South Asian ports must improve interrelated efficiency: World Bank
South Asia could grab a bigger share of international trade, but inefficiencies in its ports threaten to hinder progress and stop it from matching other regions like East Asia, a new World Bank report shows.
The report recommended South Asian countries, Bangladesh, India, Maldives, Pakistan, and Sri Lanka, to build greater private sector participation, improve governance of port authorities and create more competition within and between ports.
“Experience from across the globe, including the South Asian experience, indicates that a comprehensive approach that tackles several interrelated angles yields greater benefits than isolated improvements,” said Karla Gonzalez Carvajal, South Asia Manager, Transport and ICT Global Practice at the World Bank.
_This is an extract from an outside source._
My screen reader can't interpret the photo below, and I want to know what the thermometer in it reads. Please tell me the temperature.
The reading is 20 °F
While some South Asian countries took great strides to improve performance at container ports amid a worldwide boom in sea-borne trade, the region as a whole has lagged and its ports are seen as expensive and slow, the report said.
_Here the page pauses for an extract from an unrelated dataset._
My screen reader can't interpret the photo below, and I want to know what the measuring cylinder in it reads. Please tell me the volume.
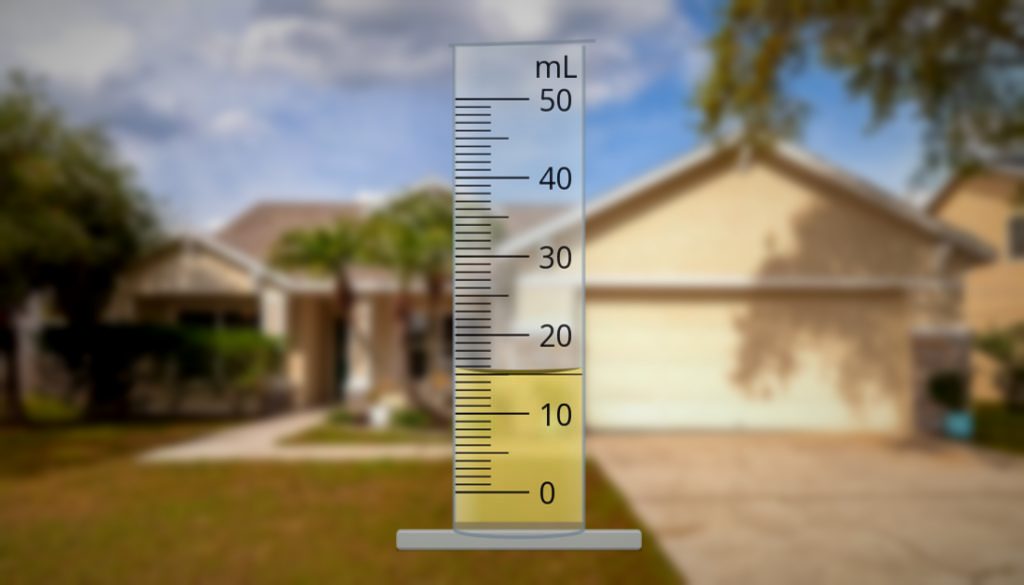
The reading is 15 mL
“Specifically Colombo in Sri Lanka, the fast-expanding Mundra and Jawaharlal Nehru Port in India and Port Qasim in Pakistan – improved the use of their facilities in the decade after 2000,” said the report, Competitiveness of South Asia’s Container Ports – a Comprehensive Assessment of Performance, Drivers and Costs.
“While India’s Mumbai and Tuticorin fell behind. Chittagong (Bangladesh) and Kolkata (India) had the longest vessel turnaround times in the region.”
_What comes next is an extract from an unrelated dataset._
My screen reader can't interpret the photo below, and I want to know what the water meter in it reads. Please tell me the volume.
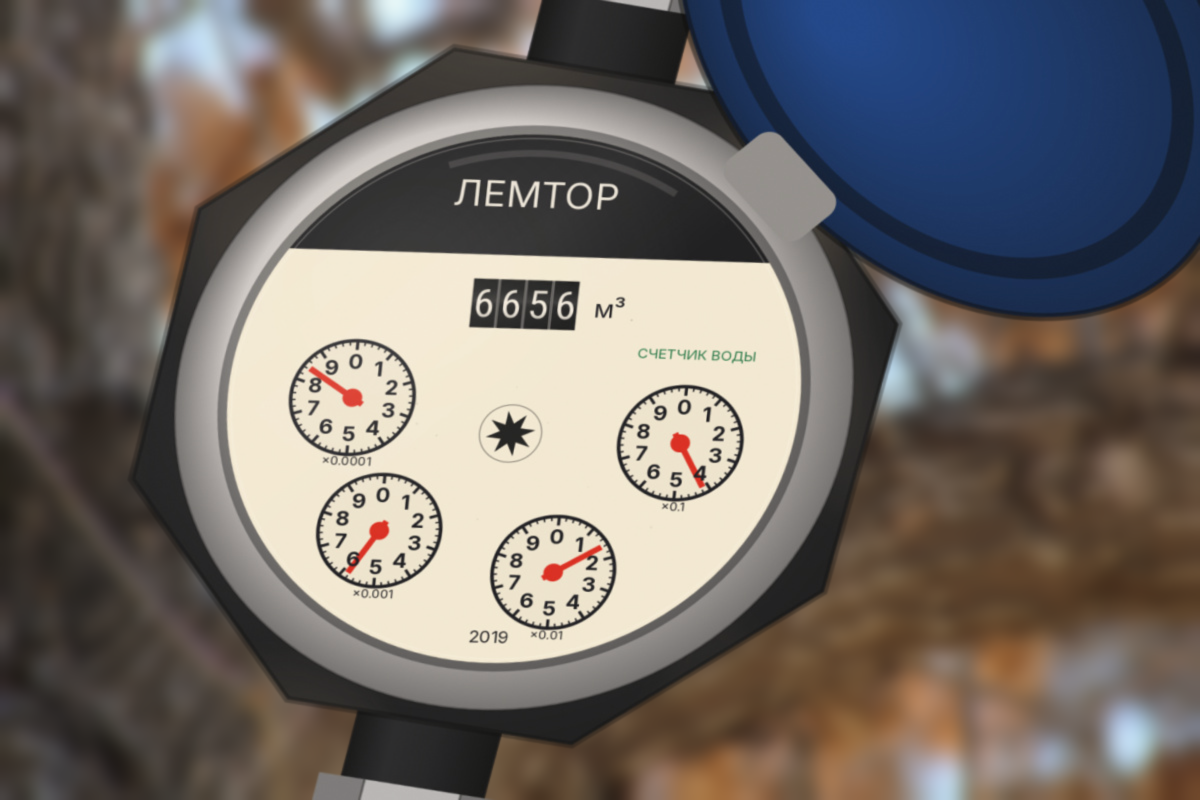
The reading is 6656.4158 m³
The study of the status, structure and deficiencies of the region’s container ports found that if ports in Bangladesh, India and Pakistan had been as efficient as those of Sri Lanka it could have cut shipping costs by up to nearly 9 percent, boosting the value of the region’s exports by up to 7 percent.
As China is shifting out of labor-intensive sectors such as apparel, South Asia has the potential to capture a growing share of the global market.